Records from a data source:
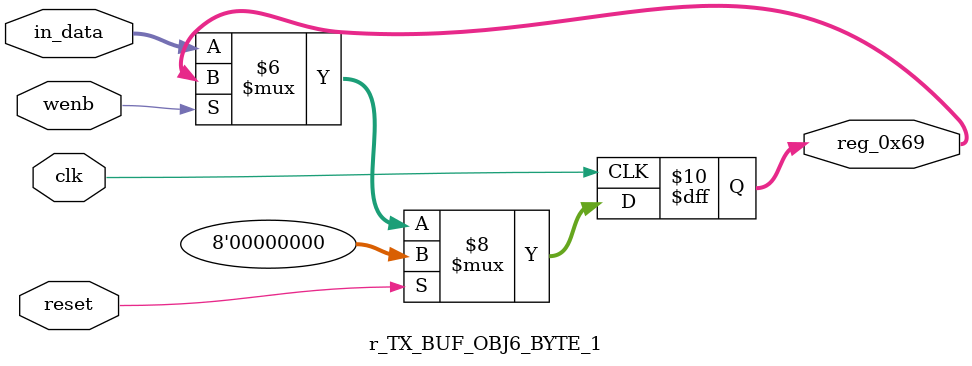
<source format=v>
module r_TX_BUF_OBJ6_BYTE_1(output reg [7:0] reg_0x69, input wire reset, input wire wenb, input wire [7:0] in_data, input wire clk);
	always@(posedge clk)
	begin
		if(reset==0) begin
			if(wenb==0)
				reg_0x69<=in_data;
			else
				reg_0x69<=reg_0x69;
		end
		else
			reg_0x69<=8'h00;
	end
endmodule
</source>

WHAT TO WORK ON:
A single number is the whole answer: how many lines of the records contain the word "reset".

WORKED SOLUTION:
2